Tapia, J. & Cueto, S. (2017). El apoyo de FORGE al desarrollo del Currículo Nacional de Educación Básica del Perú. Lima: FORGE.

Various national normative documents and international experience underscore the importance of having documents that clearly indicate the learning expectations for students, based on which the various lines of educational policy must be articulated. Thus, according to the General Education Law, the National Curriculum is the basis of the National Pedagogical Policy, and the Ministry of Education (Minedu) is responsible for designing it. The National Curriculum also contains the learning that students must achieve at the end of their schooling; and its construction must be the result of a broad process of consultation with the educational community, with social and community organizations, with other agents of the State and with civil society.

The National Educational Project (PEN) proposes, in its strategic objective 2, the achievement – by students and educational institutions – of relevant and quality learning, hand in hand with the establishment of a shared, intercultural, national curricular framework, inclusive and inclusive, and that allows to institute regional curricula. This, so that each student develops as a person and can contribute to the human development of the country and social cohesion, overcoming exclusions and discrimination. The PEN also raises the need to define priority national learning standards and to evaluate them regularly, to ensure access to new and greater learning, measurable and internationally comparable (CNE 2006).

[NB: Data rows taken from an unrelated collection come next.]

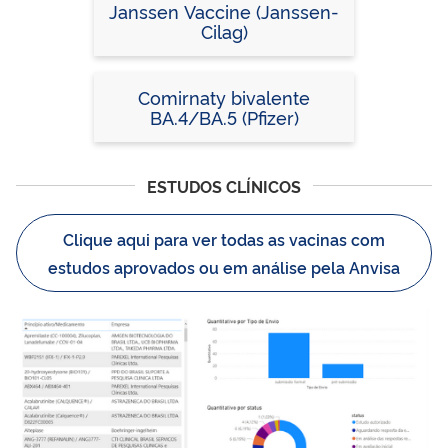
Janssen Vaccine (Janssen-
Cilag)
Comirnaty bivalente
BA.4/BA.5 (Pfizer)
ESTUDOS CLÍNICOS
Clique aqui para ver todas as vacinas com
estudos aprovados ou em análise pela Anvisa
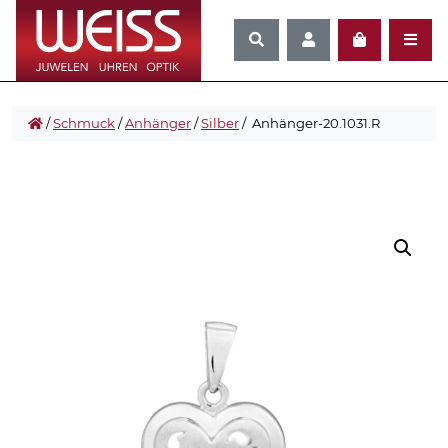
/
Schmuck
/
Anhänger
/
Silber
/ Anhänger-20.1031.R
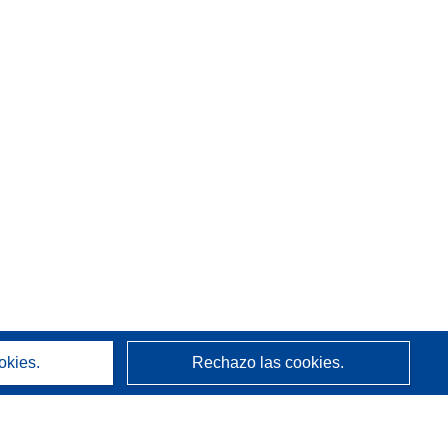
okies.
Rechazo las cookies.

While it is important not only to safeguard the quality of the curriculum document, but also to ensure that measures are in place to support its implementation, the importance of the intentionally prescribed curriculum is underlined by the fact that it provides the necessary conditions for the provision of learning opportunities. The inclusion or exclusion of a specific content or performance affects the probability that certain potential learning experiences will or will not materialize. What is prescribed —and the way it is done— guides or hinders its implementation, as well as evaluation and learning (Valverde 1997). International experience indicates that the prescribed curriculum is configured as the instrument that should guide pedagogical practice, the development of materials, and performance evaluations.

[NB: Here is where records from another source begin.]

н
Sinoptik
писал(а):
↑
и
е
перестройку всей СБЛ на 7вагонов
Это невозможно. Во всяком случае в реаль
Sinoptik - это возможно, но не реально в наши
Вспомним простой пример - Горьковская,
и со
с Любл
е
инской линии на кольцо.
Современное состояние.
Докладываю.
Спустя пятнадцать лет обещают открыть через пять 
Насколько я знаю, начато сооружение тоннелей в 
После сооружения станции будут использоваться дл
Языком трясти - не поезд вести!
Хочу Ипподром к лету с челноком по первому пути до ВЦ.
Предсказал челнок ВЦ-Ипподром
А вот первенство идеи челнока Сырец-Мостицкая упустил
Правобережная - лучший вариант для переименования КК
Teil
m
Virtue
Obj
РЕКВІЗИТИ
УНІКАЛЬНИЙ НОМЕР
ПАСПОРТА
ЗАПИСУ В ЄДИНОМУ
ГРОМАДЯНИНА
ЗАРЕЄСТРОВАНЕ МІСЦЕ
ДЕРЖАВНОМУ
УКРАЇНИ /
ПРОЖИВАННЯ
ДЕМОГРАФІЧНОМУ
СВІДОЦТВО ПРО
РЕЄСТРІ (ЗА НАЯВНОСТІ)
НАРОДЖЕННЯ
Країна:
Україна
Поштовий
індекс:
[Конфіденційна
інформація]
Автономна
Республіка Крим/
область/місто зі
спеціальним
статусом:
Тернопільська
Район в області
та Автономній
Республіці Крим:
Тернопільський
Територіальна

Since 2010, and progressively, the ministerial administrations of successive governments introduced modifications to the National Curricular Design (DCN), 1 based on the identification of a series of difficulties. As it was developed in different political settings, this prolonged curricular construction —which lasted until 2016— configured different curricular scenarios and, consequently, diverse challenges. The FORGE project contributed to responding to several of these challenges, from a continuity perspective and by strengthening the capacities of the technical teams responsible for the sector.